It was Saturday afternoon when I knew it was going to be a long day. We received three emails to our general customer service email, which officially looked suspicious and straight up…well, fraudulent.

Unfortunately, our instincts were right and these emails represented the beginning and end of Apoth├ękary‘s Instagram @apothekaryco. In less than 10 minutes, we lost three years of time, sweat, and tears (mostly happy!) in building our thriving community of 54K followers and daily content of feel good recipes and vibes.

TBH, internet crime is not the sexiest of topics and we certainly don’t talk about it enough..until it personally affects us. But luckily, it’s not all sad and bad — like many things in life, there’s a silver lining.

In addition to tightening up our data, privacy, and general IT security across both of my companies, here are 3 lessons I’ve learned over the last 72 hours.

1. Do not expect your hacker to “negotiate in good faith” with you.

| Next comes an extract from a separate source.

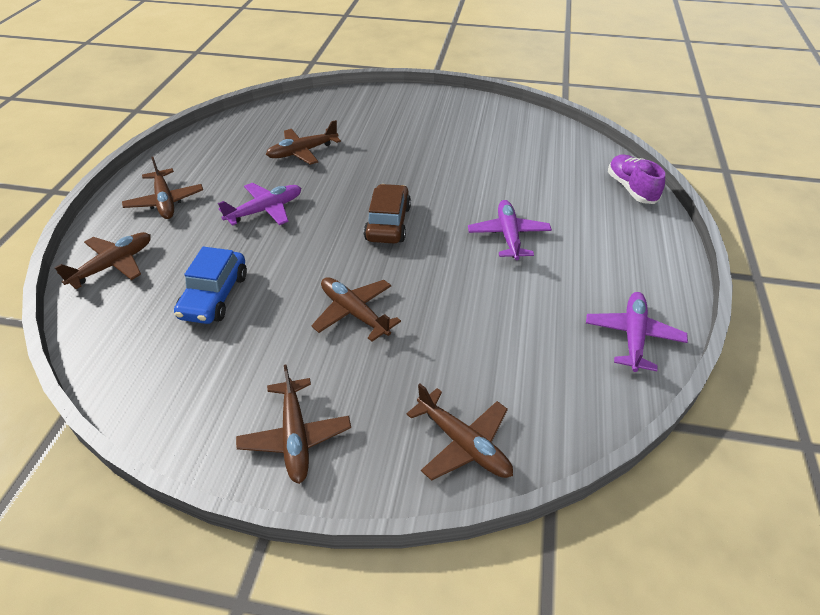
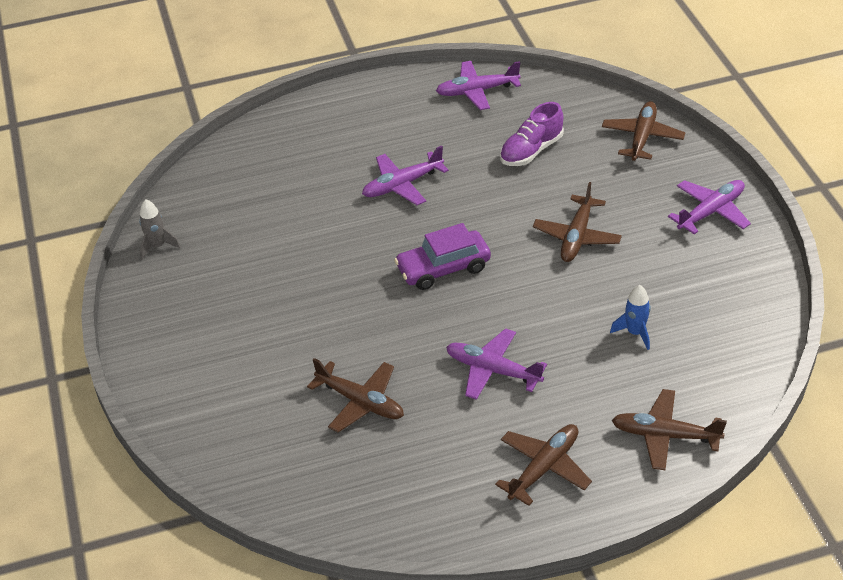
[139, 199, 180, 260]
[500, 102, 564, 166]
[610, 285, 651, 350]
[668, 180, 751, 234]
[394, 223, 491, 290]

“Our only interest [is] in money”. That should’ve said enough yet in the midst of panic and hope, we tried to negotiate with our hacker and ended up paying him/her $165 in bitcoin. These guys were clearly no joke and experts in the field. Yet we felt like it was worth the gamble to try paying to see if we could get our account back. Unfortunately, they never responded again.

There’s a thing called “dark web” and in that, apparently its own code of ethics. In our case, the hacker really did delete all of our data, stole our money, and straight up ghosted us. Don’t give them any more leverage than they already have, don’t bluff about anything they can fact check, and don’t make them angry.

2. It’s okay to be honest and communicate with everyone from a heartfelt place.

We were lucky. Our community of customers not only lived on Instagram, but also in email, snail mail, wholesale, heck — smoke signals if I have to. Yet, it was a truly awful feeling to feel like we “lost it all”. As a consumer product brand, Instagram is basically our entire brand and how we meet and greet our customers daily. I was scared of what would happen next, anxious about starting over, and grieving the loss of something I couldn’t even see anymore…like it never existed.

That’s the thing with grief. It’s almost “easier” when it’s something physical because you can see, touch, feel all the work you put into it and say goodbye. In the case of our Instagram, I felt like I had nothing to show for the hard work that our incredible team and I put in over the few years. We bonded, cried, and sought the help of our community.

On Monday morning, two days after the hack, we emailed our tens of thousands of customers (some of whom actually reached out to us asking whatsup) and got super vulnerable. They supported us, bought product, spread the word about what happened and began following what is (hopefully a temporary) our new account @theapothekaryco.

So, before this happens to you, and hopefully it doesn’t, don’t let any one thing be your every thing.

3. Ask for help. And take it.

When I realized our account was truly gone and that pressing “refresh” on my browser wasn’t going to bring our page back…I cried. I literally cried into a little ball for hours. The next day, and the day after that, when people checked in and asked how I was doing, I couldn’t help but let the tears slide down my face. On top of a global pandemic and the crazy last few months its been, I truly wanted to quit. Eff. This.

But the outpouring of support from our entire team, investors, friends, and random strangers you meet on the interwebs, has given me signs of hope.

One person in particular, Aaya Samadhi, another women of color who also got hacked by the SAME hacker, shared so much wisdom and literally gave me life support while I was on the ground. She ended up getting her account restored and has been using her voice and platform to spread awareness to our new page and spread awareness around internet crimes and identity theft. With it being an election year, combined with the fact that we’re on our phones more than ever, I am wary of more bad crimes like this happening to others.

I lied, here’s a bonus #4 lesson.

Perhaps the biggest lesson (welp, there’s a #4) here is that no amount of outside validation, be it number of followers or otherwise, that validates your worth. Your thoughts, mental health, richness and quality of relationships – THAT is your worth and frankly can’t be counted, hacked or deleted. I mistakenly interpreted my / our company’s worth with outside validation and that is simply not true. If we get our account back, great. If we don’t, we’re still going to be great and we’ll rebuild with force.

I’m incredibly proud of my team and can’t thank them enough for inspiring me to continue every day. Entrepreneurship is somewhat glamorized but it’s really. effing. hard. Some days you don’t even want to wake up. Some days it takes over your body.

We still have six months left in 2020 to rewrite the script that was a bonkers first half of the year. We are moving forward, not moving on, friends.

Oh, and don’t forget to turn on that two-step authentication. You’ll save yourself $165.